Stored entries

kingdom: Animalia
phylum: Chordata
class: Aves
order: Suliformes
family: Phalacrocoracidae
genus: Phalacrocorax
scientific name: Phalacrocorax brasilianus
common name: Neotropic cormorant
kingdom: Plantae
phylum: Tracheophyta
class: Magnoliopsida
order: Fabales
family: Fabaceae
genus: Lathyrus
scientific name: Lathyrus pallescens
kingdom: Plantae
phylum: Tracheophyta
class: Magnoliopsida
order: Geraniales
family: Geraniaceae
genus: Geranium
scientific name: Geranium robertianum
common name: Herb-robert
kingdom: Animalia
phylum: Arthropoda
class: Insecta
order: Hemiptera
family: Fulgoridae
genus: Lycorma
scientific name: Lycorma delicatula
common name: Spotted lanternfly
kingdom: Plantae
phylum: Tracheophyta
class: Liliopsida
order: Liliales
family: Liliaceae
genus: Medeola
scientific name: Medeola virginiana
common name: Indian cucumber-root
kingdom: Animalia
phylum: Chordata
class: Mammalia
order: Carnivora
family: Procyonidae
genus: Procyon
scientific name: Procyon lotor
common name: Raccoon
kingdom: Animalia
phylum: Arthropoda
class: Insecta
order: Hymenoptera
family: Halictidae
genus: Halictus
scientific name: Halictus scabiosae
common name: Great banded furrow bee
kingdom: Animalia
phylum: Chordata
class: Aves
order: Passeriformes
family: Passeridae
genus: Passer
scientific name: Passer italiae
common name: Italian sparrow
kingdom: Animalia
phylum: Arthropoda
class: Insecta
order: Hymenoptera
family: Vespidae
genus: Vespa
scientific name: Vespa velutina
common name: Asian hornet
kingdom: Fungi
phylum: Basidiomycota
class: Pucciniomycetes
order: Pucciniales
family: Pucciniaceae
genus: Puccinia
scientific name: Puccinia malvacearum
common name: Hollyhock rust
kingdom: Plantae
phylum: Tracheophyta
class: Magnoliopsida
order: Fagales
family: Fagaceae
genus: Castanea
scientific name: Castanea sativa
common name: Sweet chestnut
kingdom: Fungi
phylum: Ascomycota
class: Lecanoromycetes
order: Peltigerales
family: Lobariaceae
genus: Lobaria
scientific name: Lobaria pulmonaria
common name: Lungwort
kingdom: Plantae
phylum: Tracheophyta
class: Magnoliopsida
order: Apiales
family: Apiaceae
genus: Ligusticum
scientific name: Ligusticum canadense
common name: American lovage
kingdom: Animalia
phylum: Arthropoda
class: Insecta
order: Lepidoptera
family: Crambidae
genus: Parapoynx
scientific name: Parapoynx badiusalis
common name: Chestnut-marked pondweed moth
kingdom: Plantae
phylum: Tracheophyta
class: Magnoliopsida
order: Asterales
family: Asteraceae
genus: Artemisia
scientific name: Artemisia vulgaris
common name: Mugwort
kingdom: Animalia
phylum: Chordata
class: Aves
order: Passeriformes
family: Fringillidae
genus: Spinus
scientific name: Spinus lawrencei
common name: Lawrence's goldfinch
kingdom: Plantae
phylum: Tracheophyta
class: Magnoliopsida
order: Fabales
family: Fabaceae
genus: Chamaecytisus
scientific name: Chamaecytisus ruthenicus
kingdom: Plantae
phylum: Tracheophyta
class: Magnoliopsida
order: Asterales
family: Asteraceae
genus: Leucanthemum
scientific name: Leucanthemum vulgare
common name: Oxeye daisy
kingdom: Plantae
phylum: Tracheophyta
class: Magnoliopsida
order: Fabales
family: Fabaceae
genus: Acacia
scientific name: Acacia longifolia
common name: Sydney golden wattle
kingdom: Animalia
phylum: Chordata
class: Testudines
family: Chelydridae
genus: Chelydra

| Your objective |
Turn every line of the items above into a Markdown table with two columns, Row and Line. Number each line and omit any blank lines.

| Answer for this exercise |
| Row | Line |
|---|---|
| 1 | kingdom: Animalia |
| 2 | phylum: Chordata |
| 3 | class: Aves |
| 4 | order: Suliformes |
| 5 | family: Phalacrocoracidae |
| 6 | genus: Phalacrocorax |
| 7 | scientific name: Phalacrocorax brasilianus |
| 8 | common name: Neotropic cormorant |
| 9 | kingdom: Plantae |
| 10 | phylum: Tracheophyta |
| 11 | class: Magnoliopsida |
| 12 | order: Fabales |
| 13 | family: Fabaceae |
| 14 | genus: Lathyrus |
| 15 | scientific name: Lathyrus pallescens |
| 16 | kingdom: Plantae |
| 17 | phylum: Tracheophyta |
| 18 | class: Magnoliopsida |
| 19 | order: Geraniales |
| 20 | family: Geraniaceae |
| 21 | genus: Geranium |
| 22 | scientific name: Geranium robertianum |
| 23 | common name: Herb-robert |
| 24 | kingdom: Animalia |
| 25 | phylum: Arthropoda |
| 26 | class: Insecta |
| 27 | order: Hemiptera |
| 28 | family: Fulgoridae |
| 29 | genus: Lycorma |
| 30 | scientific name: Lycorma delicatula |
| 31 | common name: Spotted lanternfly |
| 32 | kingdom: Plantae |
| 33 | phylum: Tracheophyta |
| 34 | class: Liliopsida |
| 35 | order: Liliales |
| 36 | family: Liliaceae |
| 37 | genus: Medeola |
| 38 | scientific name: Medeola virginiana |
| 39 | common name: Indian cucumber-root |
| 40 | kingdom: Animalia |
| 41 | phylum: Chordata |
| 42 | class: Mammalia |
| 43 | order: Carnivora |
| 44 | family: Procyonidae |
| 45 | genus: Procyon |
| 46 | scientific name: Procyon lotor |
| 47 | common name: Raccoon |
| 48 | kingdom: Animalia |
| 49 | phylum: Arthropoda |
| 50 | class: Insecta |
| 51 | order: Hymenoptera |
| 52 | family: Halictidae |
| 53 | genus: Halictus |
| 54 | scientific name: Halictus scabiosae |
| 55 | common name: Great banded furrow bee |
| 56 | kingdom: Animalia |
| 57 | phylum: Chordata |
| 58 | class: Aves |
| 59 | order: Passeriformes |
| 60 | family: Passeridae |
| 61 | genus: Passer |
| 62 | scientific name: Passer italiae |
| 63 | common name: Italian sparrow |
| 64 | kingdom: Animalia |
| 65 | phylum: Arthropoda |
| 66 | class: Insecta |
| 67 | order: Hymenoptera |
| 68 | family: Vespidae |
| 69 | genus: Vespa |
| 70 | scientific name: Vespa velutina |
| 71 | common name: Asian hornet |
| 72 | kingdom: Fungi |
| 73 | phylum: Basidiomycota |
| 74 | class: Pucciniomycetes |
| 75 | order: Pucciniales |
| 76 | family: Pucciniaceae |
| 77 | genus: Puccinia |
| 78 | scientific name: Puccinia malvacearum |
| 79 | common name: Hollyhock rust |
| 80 | kingdom: Plantae |
| 81 | phylum: Tracheophyta |
| 82 | class: Magnoliopsida |
| 83 | order: Fagales |
| 84 | family: Fagaceae |
| 85 | genus: Castanea |
| 86 | scientific name: Castanea sativa |
| 87 | common name: Sweet chestnut |
| 88 | kingdom: Fungi |
| 89 | phylum: Ascomycota |
| 90 | class: Lecanoromycetes |
| 91 | order: Peltigerales |
| 92 | family: Lobariaceae |
| 93 | genus: Lobaria |
| 94 | scientific name: Lobaria pulmonaria |
| 95 | common name: Lungwort |
| 96 | kingdom: Plantae |
| 97 | phylum: Tracheophyta |
| 98 | class: Magnoliopsida |
| 99 | order: Apiales |
| 100 | family: Apiaceae |
| 101 | genus: Ligusticum |
| 102 | scientific name: Ligusticum canadense |
| 103 | common name: American lovage |
| 104 | kingdom: Animalia |
| 105 | phylum: Arthropoda |
| 106 | class: Insecta |
| 107 | order: Lepidoptera |
| 108 | family: Crambidae |
| 109 | genus: Parapoynx |
| 110 | scientific name: Parapoynx badiusalis |
| 111 | common name: Chestnut-marked pondweed moth |
| 112 | kingdom: Plantae |
| 113 | phylum: Tracheophyta |
| 114 | class: Magnoliopsida |
| 115 | order: Asterales |
| 116 | family: Asteraceae |
| 117 | genus: Artemisia |
| 118 | scientific name: Artemisia vulgaris |
| 119 | common name: Mugwort |
| 120 | kingdom: Animalia |
| 121 | phylum: Chordata |
| 122 | class: Aves |
| 123 | order: Passeriformes |
| 124 | family: Fringillidae |
| 125 | genus: Spinus |
| 126 | scientific name: Spinus lawrencei |
| 127 | common name: Lawrence's goldfinch |
| 128 | kingdom: Plantae |
| 129 | phylum: Tracheophyta |
| 130 | class: Magnoliopsida |
| 131 | order: Fabales |
| 132 | family: Fabaceae |
| 133 | genus: Chamaecytisus |
| 134 | scientific name: Chamaecytisus ruthenicus |
| 135 | kingdom: Plantae |
| 136 | phylum: Tracheophyta |
| 137 | class: Magnoliopsida |
| 138 | order: Asterales |
| 139 | family: Asteraceae |
| 140 | genus: Leucanthemum |
| 141 | scientific name: Leucanthemum vulgare |
| 142 | common name: Oxeye daisy |
| 143 | kingdom: Plantae |
| 144 | phylum: Tracheophyta |
| 145 | class: Magnoliopsida |
| 146 | order: Fabales |
| 147 | family: Fabaceae |
| 148 | genus: Acacia |
| 149 | scientific name: Acacia longifolia |
| 150 | common name: Sydney golden wattle |
| 151 | kingdom: Animalia |
| 152 | phylum: Chordata |
| 153 | class: Testudines |
| 154 | family: Chelydridae |
| 155 | genus: Chelydra |